Excerpts from a dataset
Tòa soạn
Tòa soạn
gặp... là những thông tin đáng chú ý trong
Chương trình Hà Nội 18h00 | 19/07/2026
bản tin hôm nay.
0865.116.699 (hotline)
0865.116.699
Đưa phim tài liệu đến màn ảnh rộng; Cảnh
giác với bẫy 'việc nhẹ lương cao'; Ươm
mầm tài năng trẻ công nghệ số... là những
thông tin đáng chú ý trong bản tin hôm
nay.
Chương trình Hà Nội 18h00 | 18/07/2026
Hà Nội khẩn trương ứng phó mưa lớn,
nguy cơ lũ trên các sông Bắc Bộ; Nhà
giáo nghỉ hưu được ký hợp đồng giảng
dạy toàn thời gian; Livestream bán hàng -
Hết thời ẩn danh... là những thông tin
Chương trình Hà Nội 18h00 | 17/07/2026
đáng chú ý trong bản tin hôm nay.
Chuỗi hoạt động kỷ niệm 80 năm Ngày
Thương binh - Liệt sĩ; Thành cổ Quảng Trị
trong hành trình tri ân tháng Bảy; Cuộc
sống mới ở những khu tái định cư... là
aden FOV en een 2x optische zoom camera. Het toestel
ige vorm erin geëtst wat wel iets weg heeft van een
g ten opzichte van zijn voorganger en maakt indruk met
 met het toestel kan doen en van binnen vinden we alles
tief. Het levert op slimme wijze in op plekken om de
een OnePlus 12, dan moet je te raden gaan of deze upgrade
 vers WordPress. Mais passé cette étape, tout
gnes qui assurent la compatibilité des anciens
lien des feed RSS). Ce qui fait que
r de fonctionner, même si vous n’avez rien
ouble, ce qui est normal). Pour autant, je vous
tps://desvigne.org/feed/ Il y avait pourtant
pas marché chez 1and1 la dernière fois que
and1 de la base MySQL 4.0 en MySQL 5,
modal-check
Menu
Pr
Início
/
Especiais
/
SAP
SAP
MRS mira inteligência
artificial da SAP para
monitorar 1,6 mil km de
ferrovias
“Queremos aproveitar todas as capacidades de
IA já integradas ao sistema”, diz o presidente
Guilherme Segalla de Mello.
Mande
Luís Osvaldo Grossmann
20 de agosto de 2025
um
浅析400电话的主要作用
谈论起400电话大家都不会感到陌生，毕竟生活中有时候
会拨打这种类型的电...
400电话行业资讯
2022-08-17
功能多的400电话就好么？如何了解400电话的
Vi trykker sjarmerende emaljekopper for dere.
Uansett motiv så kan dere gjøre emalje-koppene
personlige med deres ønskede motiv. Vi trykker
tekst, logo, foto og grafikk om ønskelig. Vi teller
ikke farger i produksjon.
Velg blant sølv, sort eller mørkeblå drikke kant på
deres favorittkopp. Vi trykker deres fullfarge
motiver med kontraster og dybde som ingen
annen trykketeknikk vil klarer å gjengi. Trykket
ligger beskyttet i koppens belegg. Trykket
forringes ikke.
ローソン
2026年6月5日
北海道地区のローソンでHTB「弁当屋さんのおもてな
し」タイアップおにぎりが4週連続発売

- WORK INSTRUCTIONS
List, copied in full, every row above that contains the string "Trykket". Case counts when matching.

- EXERCISE RESPONSE
annen trykketeknikk vil klarer å gjengi. Trykket
ligger beskyttet i koppens belegg. Trykket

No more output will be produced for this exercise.